> **INPUT DATA**
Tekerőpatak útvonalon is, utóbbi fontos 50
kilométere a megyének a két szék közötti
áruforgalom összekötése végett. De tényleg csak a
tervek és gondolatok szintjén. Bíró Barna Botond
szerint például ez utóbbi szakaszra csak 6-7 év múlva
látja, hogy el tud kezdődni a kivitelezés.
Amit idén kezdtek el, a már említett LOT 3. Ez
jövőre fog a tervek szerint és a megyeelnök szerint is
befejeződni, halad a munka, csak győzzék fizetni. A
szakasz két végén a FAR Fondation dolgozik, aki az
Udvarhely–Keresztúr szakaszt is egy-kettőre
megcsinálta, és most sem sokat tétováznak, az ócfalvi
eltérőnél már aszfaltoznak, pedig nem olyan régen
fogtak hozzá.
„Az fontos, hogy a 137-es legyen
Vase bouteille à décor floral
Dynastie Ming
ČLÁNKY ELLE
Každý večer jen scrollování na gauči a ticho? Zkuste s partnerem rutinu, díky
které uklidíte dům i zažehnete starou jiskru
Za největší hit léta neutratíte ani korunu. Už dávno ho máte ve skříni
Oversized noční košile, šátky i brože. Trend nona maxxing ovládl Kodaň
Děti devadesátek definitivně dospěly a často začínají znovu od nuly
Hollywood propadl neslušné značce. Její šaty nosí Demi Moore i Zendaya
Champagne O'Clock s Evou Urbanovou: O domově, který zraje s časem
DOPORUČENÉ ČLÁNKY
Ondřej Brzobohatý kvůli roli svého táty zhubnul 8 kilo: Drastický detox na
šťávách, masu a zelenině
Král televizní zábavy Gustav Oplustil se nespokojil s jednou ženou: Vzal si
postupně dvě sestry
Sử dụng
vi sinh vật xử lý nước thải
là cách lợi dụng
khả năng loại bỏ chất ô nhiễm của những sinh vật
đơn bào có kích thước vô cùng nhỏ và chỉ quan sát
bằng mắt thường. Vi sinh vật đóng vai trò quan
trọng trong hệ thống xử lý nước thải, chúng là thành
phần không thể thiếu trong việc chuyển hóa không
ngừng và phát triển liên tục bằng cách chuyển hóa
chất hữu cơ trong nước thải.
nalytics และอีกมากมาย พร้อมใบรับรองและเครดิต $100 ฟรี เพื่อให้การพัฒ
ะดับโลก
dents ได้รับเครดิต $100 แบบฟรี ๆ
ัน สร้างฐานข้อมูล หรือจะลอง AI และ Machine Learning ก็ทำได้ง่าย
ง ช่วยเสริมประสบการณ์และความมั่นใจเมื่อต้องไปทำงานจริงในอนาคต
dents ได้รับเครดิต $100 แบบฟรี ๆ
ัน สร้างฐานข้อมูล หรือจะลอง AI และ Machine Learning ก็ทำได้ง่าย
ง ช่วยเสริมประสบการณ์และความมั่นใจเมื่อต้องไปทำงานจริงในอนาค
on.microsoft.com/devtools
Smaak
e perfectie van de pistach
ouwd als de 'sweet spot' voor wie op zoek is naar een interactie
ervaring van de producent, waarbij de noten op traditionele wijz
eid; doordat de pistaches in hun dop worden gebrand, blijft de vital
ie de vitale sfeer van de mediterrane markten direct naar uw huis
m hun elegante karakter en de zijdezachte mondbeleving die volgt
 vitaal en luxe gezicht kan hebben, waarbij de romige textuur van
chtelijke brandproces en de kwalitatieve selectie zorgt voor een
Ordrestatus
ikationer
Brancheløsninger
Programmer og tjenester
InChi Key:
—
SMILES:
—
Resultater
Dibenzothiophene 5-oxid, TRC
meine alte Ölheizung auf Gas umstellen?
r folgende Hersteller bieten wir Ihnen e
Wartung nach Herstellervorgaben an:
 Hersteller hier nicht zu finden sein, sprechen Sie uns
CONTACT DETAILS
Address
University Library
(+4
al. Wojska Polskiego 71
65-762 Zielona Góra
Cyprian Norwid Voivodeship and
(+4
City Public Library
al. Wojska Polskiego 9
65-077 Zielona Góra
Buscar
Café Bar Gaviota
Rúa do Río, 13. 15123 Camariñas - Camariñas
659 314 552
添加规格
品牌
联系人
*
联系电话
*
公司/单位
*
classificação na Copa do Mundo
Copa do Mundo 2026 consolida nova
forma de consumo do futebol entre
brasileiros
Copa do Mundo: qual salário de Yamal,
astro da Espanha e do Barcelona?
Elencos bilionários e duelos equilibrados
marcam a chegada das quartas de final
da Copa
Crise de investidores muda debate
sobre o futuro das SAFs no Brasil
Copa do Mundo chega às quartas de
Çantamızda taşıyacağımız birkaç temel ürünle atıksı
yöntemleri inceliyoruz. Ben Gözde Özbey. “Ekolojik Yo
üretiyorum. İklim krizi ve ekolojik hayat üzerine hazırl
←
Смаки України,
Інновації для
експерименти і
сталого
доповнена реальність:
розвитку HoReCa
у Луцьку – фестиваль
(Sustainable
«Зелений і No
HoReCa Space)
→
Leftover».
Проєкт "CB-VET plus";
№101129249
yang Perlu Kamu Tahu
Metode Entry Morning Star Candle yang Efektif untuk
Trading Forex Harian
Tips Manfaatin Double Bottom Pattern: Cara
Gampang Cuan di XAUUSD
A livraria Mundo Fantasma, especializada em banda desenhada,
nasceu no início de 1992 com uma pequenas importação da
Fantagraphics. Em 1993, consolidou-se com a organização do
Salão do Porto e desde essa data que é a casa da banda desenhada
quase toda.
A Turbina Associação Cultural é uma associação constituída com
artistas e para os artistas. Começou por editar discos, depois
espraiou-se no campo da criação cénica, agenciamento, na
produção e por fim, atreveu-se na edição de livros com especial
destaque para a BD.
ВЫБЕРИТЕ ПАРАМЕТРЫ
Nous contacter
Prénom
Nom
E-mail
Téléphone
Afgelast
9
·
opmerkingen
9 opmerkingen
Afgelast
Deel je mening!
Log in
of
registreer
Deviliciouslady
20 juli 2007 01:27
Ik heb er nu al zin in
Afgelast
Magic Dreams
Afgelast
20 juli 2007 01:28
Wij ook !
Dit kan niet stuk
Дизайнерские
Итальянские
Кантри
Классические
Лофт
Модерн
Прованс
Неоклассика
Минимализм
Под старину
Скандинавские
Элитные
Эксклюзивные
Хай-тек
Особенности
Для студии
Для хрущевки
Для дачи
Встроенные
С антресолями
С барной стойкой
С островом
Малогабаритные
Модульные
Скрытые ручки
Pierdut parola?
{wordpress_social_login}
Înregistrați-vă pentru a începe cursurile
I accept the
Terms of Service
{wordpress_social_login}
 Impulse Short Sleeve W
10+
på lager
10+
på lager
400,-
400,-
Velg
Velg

> **WHAT TO DO**
Can you rewrite all the items above, replacing every "Afgelast" with "Geannuleerd" and leaving everything else untouched?

> **SOLUTION TO THIS TASK**
Tekerőpatak útvonalon is, utóbbi fontos 50
kilométere a megyének a két szék közötti
áruforgalom összekötése végett. De tényleg csak a
tervek és gondolatok szintjén. Bíró Barna Botond
szerint például ez utóbbi szakaszra csak 6-7 év múlva
látja, hogy el tud kezdődni a kivitelezés.
Amit idén kezdtek el, a már említett LOT 3. Ez
jövőre fog a tervek szerint és a megyeelnök szerint is
befejeződni, halad a munka, csak győzzék fizetni. A
szakasz két végén a FAR Fondation dolgozik, aki az
Udvarhely–Keresztúr szakaszt is egy-kettőre
megcsinálta, és most sem sokat tétováznak, az ócfalvi
eltérőnél már aszfaltoznak, pedig nem olyan régen
fogtak hozzá.
„Az fontos, hogy a 137-es legyen
Vase bouteille à décor floral
Dynastie Ming
ČLÁNKY ELLE
Každý večer jen scrollování na gauči a ticho? Zkuste s partnerem rutinu, díky
které uklidíte dům i zažehnete starou jiskru
Za největší hit léta neutratíte ani korunu. Už dávno ho máte ve skříni
Oversized noční košile, šátky i brože. Trend nona maxxing ovládl Kodaň
Děti devadesátek definitivně dospěly a často začínají znovu od nuly
Hollywood propadl neslušné značce. Její šaty nosí Demi Moore i Zendaya
Champagne O'Clock s Evou Urbanovou: O domově, který zraje s časem
DOPORUČENÉ ČLÁNKY
Ondřej Brzobohatý kvůli roli svého táty zhubnul 8 kilo: Drastický detox na
šťávách, masu a zelenině
Král televizní zábavy Gustav Oplustil se nespokojil s jednou ženou: Vzal si
postupně dvě sestry
Sử dụng
vi sinh vật xử lý nước thải
là cách lợi dụng
khả năng loại bỏ chất ô nhiễm của những sinh vật
đơn bào có kích thước vô cùng nhỏ và chỉ quan sát
bằng mắt thường. Vi sinh vật đóng vai trò quan
trọng trong hệ thống xử lý nước thải, chúng là thành
phần không thể thiếu trong việc chuyển hóa không
ngừng và phát triển liên tục bằng cách chuyển hóa
chất hữu cơ trong nước thải.
nalytics และอีกมากมาย พร้อมใบรับรองและเครดิต $100 ฟรี เพื่อให้การพัฒ
ะดับโลก
dents ได้รับเครดิต $100 แบบฟรี ๆ
ัน สร้างฐานข้อมูล หรือจะลอง AI และ Machine Learning ก็ทำได้ง่าย
ง ช่วยเสริมประสบการณ์และความมั่นใจเมื่อต้องไปทำงานจริงในอนาคต
dents ได้รับเครดิต $100 แบบฟรี ๆ
ัน สร้างฐานข้อมูล หรือจะลอง AI และ Machine Learning ก็ทำได้ง่าย
ง ช่วยเสริมประสบการณ์และความมั่นใจเมื่อต้องไปทำงานจริงในอนาค
on.microsoft.com/devtools
Smaak
e perfectie van de pistach
ouwd als de 'sweet spot' voor wie op zoek is naar een interactie
ervaring van de producent, waarbij de noten op traditionele wijz
eid; doordat de pistaches in hun dop worden gebrand, blijft de vital
ie de vitale sfeer van de mediterrane markten direct naar uw huis
m hun elegante karakter en de zijdezachte mondbeleving die volgt
 vitaal en luxe gezicht kan hebben, waarbij de romige textuur van
chtelijke brandproces en de kwalitatieve selectie zorgt voor een
Ordrestatus
ikationer
Brancheløsninger
Programmer og tjenester
InChi Key:
—
SMILES:
—
Resultater
Dibenzothiophene 5-oxid, TRC
meine alte Ölheizung auf Gas umstellen?
r folgende Hersteller bieten wir Ihnen e
Wartung nach Herstellervorgaben an:
 Hersteller hier nicht zu finden sein, sprechen Sie uns
CONTACT DETAILS
Address
University Library
(+4
al. Wojska Polskiego 71
65-762 Zielona Góra
Cyprian Norwid Voivodeship and
(+4
City Public Library
al. Wojska Polskiego 9
65-077 Zielona Góra
Buscar
Café Bar Gaviota
Rúa do Río, 13. 15123 Camariñas - Camariñas
659 314 552
添加规格
品牌
联系人
*
联系电话
*
公司/单位
*
classificação na Copa do Mundo
Copa do Mundo 2026 consolida nova
forma de consumo do futebol entre
brasileiros
Copa do Mundo: qual salário de Yamal,
astro da Espanha e do Barcelona?
Elencos bilionários e duelos equilibrados
marcam a chegada das quartas de final
da Copa
Crise de investidores muda debate
sobre o futuro das SAFs no Brasil
Copa do Mundo chega às quartas de
Çantamızda taşıyacağımız birkaç temel ürünle atıksı
yöntemleri inceliyoruz. Ben Gözde Özbey. “Ekolojik Yo
üretiyorum. İklim krizi ve ekolojik hayat üzerine hazırl
←
Смаки України,
Інновації для
експерименти і
сталого
доповнена реальність:
розвитку HoReCa
у Луцьку – фестиваль
(Sustainable
«Зелений і No
HoReCa Space)
→
Leftover».
Проєкт "CB-VET plus";
№101129249
yang Perlu Kamu Tahu
Metode Entry Morning Star Candle yang Efektif untuk
Trading Forex Harian
Tips Manfaatin Double Bottom Pattern: Cara
Gampang Cuan di XAUUSD
A livraria Mundo Fantasma, especializada em banda desenhada,
nasceu no início de 1992 com uma pequenas importação da
Fantagraphics. Em 1993, consolidou-se com a organização do
Salão do Porto e desde essa data que é a casa da banda desenhada
quase toda.
A Turbina Associação Cultural é uma associação constituída com
artistas e para os artistas. Começou por editar discos, depois
espraiou-se no campo da criação cénica, agenciamento, na
produção e por fim, atreveu-se na edição de livros com especial
destaque para a BD.
ВЫБЕРИТЕ ПАРАМЕТРЫ
Nous contacter
Prénom
Nom
E-mail
Téléphone
Geannuleerd
9
·
opmerkingen
9 opmerkingen
Geannuleerd
Deel je mening!
Log in
of
registreer
Deviliciouslady
20 juli 2007 01:27
Ik heb er nu al zin in
Geannuleerd
Magic Dreams
Geannuleerd
20 juli 2007 01:28
Wij ook !
Dit kan niet stuk
Дизайнерские
Итальянские
Кантри
Классические
Лофт
Модерн
Прованс
Неоклассика
Минимализм
Под старину
Скандинавские
Элитные
Эксклюзивные
Хай-тек
Особенности
Для студии
Для хрущевки
Для дачи
Встроенные
С антресолями
С барной стойкой
С островом
Малогабаритные
Модульные
Скрытые ручки
Pierdut parola?
{wordpress_social_login}
Înregistrați-vă pentru a începe cursurile
I accept the
Terms of Service
{wordpress_social_login}
 Impulse Short Sleeve W
10+
på lager
10+
på lager
400,-
400,-
Velg
Velg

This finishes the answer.